-- Extrait cité --
┌────────

Des édifices religieux
Rédigé par béatrice Lukomski-Joly Aucun commentaireUn des portails de l'église Notre Dame de Pont sur Yonne
Nous sommes arrivés à une époque qui déconstruit, vend, annihile nos églises pour les anéantir en les cassant à coup de bulldozer, ou les transformer en leur contraire, c’est à dire d’un lieu de prières, quand elles sont transformées en hôtels, restaurants, discothèques, cave à vins, lieux de perdition, elles deviennent lieux de l’expression matérialiste dans l’athéisme qui a saisi notre époque et lieu de perversions dans l’expression des plaisirs, du badinage, des paillardises, des débauches.
Comment pouvons-nous accepter que ces édifices deviennent discothèques, restaurants, hôtels ? L'autel devient hôtel, juste un changement de sens par l'homonyme ou homophone ! ou d'autel à une simple table. Personnellement, cela me fait pas mal et à défaut de comprendre, simplement comprendre, que je puisse avoir mal à l'âme.
On désacralise, ce qui en terme ancien signifiait éxécration, mais qui désacralise ? Le Vatican.oui, il faut son accord. Est-ce que le Vatican a autorité en la matière dans la mesure où il n'a de cesse d'amputer le sacré de sa fonction ayant apporté son lot d'athéisme, oui, il faut le dire.

└────────

-- Données fournies --
┌────────

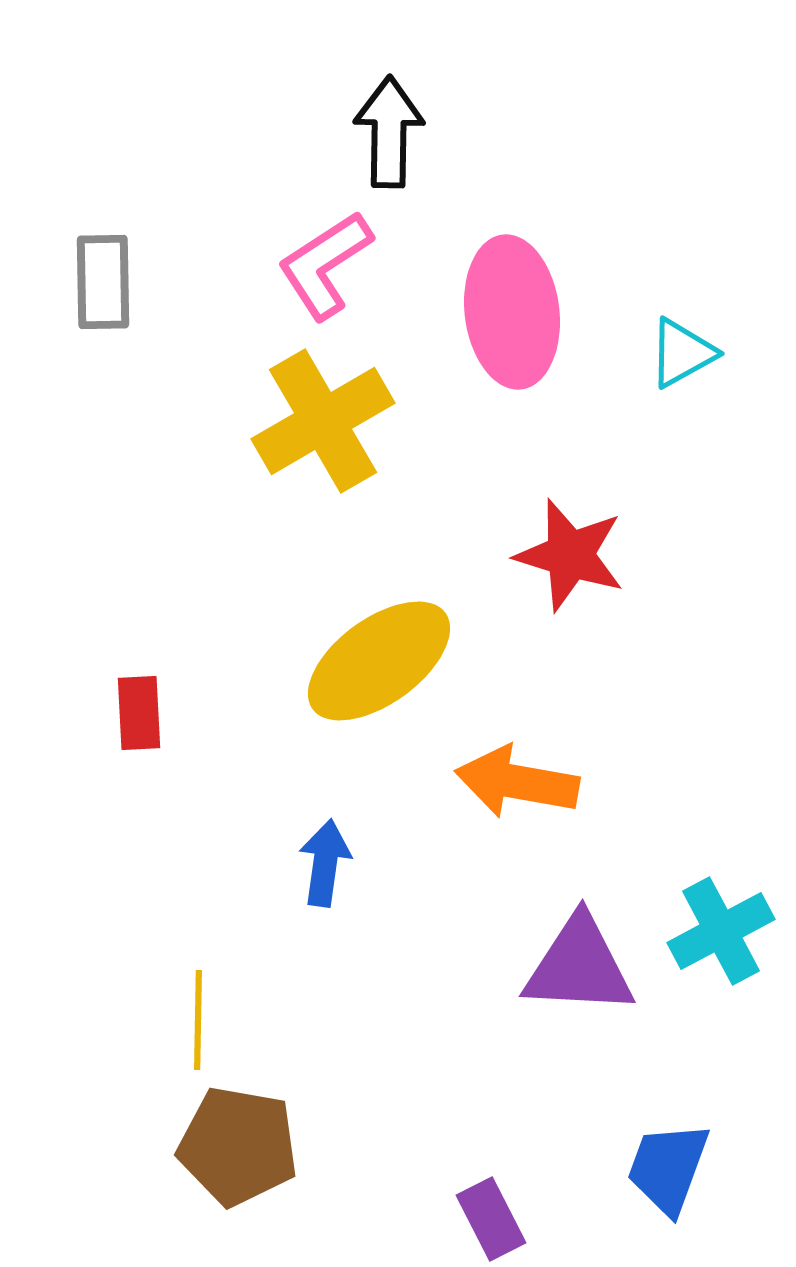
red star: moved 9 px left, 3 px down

└────────

-- Tâches --
- a) Répondez brièvement à ces questions sur l'extrait cité :
(i) Avec quel engin, selon l'auteur, casse-t-on les églises pour les anéantir ?
(ii) En quoi l'autel devient-il par un simple jeu d'homonyme ou d'homophone ?
(iii) Quelle instance désacralise les églises, d'après l'extrait ?
- b) Traduisez en anglais cette phrase de l'extrait cité : « Comment pouvons-nous accepter que ces édifices deviennent discothèques, restaurants, hôtels ? »
- c) Renvoyez sans rien modifier le passage de l'extrait cité qui va de « Comment pouvons-nous accepter » jusqu'à « faut le dire. ».
Le matériel fourni n'a aucun rapport avec l'extrait cité.

-- Exercice corrigé --
- a)
(i) Un bulldozer.
(ii) En hôtel.
(iii) Le Vatican.

- b) How can we accept that these buildings become nightclubs, restaurants, hotels?

- c)
Comment pouvons-nous accepter que ces édifices deviennent discothèques, restaurants, hôtels ? L'autel devient hôtel, juste un changement de sens par l'homonyme ou homophone ! ou d'autel à une simple table. Personnellement, cela me fait pas mal et à défaut de comprendre, simplement comprendre, que je puisse avoir mal à l'âme.
On désacralise, ce qui en terme ancien signifiait éxécration, mais qui désacralise ? Le Vatican.oui, il faut son accord. Est-ce que le Vatican a autorité en la matière dans la mesure où il n'a de cesse d'amputer le sacré de sa fonction ayant apporté son lot d'athéisme, oui, il faut le dire.